Exercise details:
Which lines below mention "hereinafter"? Pick each one out.

Recorded information:

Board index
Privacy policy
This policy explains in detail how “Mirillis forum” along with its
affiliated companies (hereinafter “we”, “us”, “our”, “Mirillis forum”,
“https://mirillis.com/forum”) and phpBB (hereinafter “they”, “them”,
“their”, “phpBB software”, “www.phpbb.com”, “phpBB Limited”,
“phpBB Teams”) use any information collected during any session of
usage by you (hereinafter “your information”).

* * *

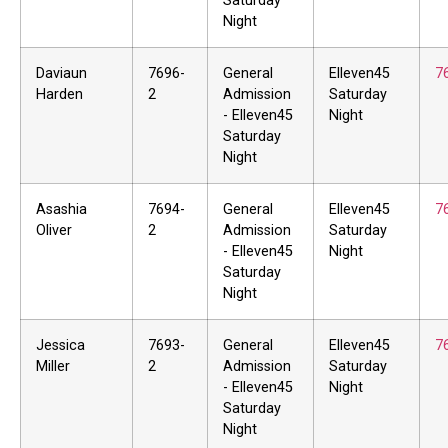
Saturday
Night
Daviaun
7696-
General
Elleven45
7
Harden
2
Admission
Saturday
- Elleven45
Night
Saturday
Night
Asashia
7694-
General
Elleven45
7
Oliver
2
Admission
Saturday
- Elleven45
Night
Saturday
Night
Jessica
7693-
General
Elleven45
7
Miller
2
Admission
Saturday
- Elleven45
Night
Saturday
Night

The completed task:
affiliated companies (hereinafter “we”, “us”, “our”, “Mirillis forum”,
“https://mirillis.com/forum”) and phpBB (hereinafter “they”, “them”,
usage by you (hereinafter “your information”).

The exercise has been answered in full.